Article:
%%

I love Buzzfeed. Buzzfeed is the savior of millennials everywhere who are bored at work. Their articles are concise, easy to read and are decorated with as many gifs and pictures as a children's book. And now they have quizzes.
I'm completely addicted to their quizzes. Over the past month I have discovered what Peanuts character I would be (Lucy), what city I should live in (Paris, or maybe Capetown), and what food would I be (chocolate chip cookies). And every time I begin to answer the questions, I feel the familiar fear creep over me as I realize that while I could win the quiz and end up Lucille Bluth, I could also just as easily wind up losing by getting Tobias as a result, and do I really want that hanging over my head for the rest of my life?
Then last week I realized it was all meaningless. How many quizzes can a girl take until all the results become a mind numbing jumble in her head? With that in mind, here are some ideas for Buzzfeed's next quiz.

%%

[Items in a dataset]

%%

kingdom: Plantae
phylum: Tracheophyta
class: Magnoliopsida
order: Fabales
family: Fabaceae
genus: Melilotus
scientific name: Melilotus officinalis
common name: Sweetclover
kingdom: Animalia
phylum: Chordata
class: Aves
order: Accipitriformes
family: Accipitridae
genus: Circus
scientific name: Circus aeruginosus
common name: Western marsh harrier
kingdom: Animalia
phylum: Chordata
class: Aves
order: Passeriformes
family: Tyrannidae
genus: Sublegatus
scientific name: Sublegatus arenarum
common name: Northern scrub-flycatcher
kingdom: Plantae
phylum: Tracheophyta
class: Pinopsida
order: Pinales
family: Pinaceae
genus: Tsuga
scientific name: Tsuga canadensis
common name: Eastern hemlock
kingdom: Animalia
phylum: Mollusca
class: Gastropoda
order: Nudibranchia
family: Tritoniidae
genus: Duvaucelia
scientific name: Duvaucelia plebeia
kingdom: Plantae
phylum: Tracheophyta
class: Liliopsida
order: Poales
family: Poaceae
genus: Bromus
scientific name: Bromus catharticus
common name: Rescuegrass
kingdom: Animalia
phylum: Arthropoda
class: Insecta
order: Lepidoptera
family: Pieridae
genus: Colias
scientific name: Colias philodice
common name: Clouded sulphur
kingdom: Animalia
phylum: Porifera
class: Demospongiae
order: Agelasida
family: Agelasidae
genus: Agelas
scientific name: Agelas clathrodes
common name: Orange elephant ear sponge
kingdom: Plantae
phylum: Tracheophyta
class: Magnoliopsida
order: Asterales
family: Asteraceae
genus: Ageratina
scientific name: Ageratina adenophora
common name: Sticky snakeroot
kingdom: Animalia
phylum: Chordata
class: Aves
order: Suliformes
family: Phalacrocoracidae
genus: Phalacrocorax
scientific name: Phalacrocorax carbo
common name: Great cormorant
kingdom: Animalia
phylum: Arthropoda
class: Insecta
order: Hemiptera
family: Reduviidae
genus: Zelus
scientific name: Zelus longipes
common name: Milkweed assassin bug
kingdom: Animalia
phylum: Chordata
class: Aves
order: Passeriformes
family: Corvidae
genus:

%%

Set problem: In the post about Buzzfeed quizzes, which Peanuts character did the writer's quiz result name? The entries have no connection to the post about Buzzfeed quizzes.

Solution for this task: Lucy